Control plane upgrades require a maintenance window. Upgrading the API server or etcd means brief control plane unavailability (seconds to minutes depending on approach). Plan these carefully.

Networking Challenges

Kubernetes networking on EC2 is more complex than in managed offerings. We used Flannel (VXLAN mode) for pod networking. The operational questions you don't face in EKS:

·How do pods communicate across EC2 instances? (VXLAN overlay network)
·How does DNS resolution work for services? (kube-dns/CoreDNS in-cluster)
·How do you expose services externally? (Manual ELB creation and Kubernetes service annotation)

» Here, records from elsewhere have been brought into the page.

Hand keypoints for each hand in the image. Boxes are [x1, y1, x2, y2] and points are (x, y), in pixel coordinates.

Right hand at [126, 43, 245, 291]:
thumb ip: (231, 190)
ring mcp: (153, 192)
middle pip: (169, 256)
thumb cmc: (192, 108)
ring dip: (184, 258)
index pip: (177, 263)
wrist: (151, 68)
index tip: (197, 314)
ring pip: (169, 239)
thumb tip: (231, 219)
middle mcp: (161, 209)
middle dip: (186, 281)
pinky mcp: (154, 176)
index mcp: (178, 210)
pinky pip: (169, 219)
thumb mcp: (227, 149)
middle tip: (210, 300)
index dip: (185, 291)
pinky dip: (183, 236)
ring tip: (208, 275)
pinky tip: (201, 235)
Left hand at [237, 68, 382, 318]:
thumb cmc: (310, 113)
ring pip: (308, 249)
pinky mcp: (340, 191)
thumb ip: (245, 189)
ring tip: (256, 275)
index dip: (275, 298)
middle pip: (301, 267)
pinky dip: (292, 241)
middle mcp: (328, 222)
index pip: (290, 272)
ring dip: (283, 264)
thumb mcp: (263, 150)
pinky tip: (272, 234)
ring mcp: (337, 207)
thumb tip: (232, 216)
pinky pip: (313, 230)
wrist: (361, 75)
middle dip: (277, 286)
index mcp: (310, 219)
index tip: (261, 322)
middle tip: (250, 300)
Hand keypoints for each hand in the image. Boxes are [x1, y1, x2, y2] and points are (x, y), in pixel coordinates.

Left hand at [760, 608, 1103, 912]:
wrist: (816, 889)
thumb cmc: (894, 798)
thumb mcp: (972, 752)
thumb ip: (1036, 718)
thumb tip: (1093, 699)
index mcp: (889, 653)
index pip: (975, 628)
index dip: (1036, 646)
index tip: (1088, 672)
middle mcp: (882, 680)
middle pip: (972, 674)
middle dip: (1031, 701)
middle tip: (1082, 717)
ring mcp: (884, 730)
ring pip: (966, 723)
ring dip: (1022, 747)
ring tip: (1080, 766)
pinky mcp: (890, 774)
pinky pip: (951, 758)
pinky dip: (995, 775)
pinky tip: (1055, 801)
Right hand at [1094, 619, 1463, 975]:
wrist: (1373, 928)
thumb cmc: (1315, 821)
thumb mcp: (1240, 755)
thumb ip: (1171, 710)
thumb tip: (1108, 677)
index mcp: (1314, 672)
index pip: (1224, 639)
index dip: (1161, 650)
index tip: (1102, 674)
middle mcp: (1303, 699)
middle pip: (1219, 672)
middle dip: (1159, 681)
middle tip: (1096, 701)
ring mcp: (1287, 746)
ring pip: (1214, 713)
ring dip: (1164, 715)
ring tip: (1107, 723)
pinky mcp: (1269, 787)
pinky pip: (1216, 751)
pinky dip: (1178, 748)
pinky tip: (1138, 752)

CNI plugins (Container Network Interface) have different performance characteristics. Flannel is simple and reliable; Calico offers network policy capabilities; AWS VPC CNI (which EKS uses) gives pods real VPC IPs. Understanding these tradeoffs matters when you're debugging networking issues at 2am.

What EKS Users Take for Granted

After EKS launched in 2018 and we migrated:

·Control plane managed: No etcd disk capacity alerts at 2am
·AWS IAM integration: Native IAM roles for service accounts (IRSA) — previously we had to run kube2iam as a DaemonSet
·EBS CSI driver: Persistent volume provisioning just works
·Upgrade simplicity: EKS handles control plane upgrades; you upgrade node groups separately

If you're starting fresh today, use EKS (or GKE, or AKS). Self-managed Kubernetes is an advanced topic. But understanding what managed services abstract is valuable — it makes you a better operator when things go wrong.

The Lasting Lessons

1.Monitor your etcd — disk, memory, latency — as carefully as your application
2.Pod disruption budgets matter in a real cluster — set them before you do your first rolling upgrade
3.Resource requests and limits are not optional — unconstrained pods will OOM-kill their neighbours
4.Kubernetes is a great tool that assumes you know what you're doing. Invest in understanding it before you run production workloads.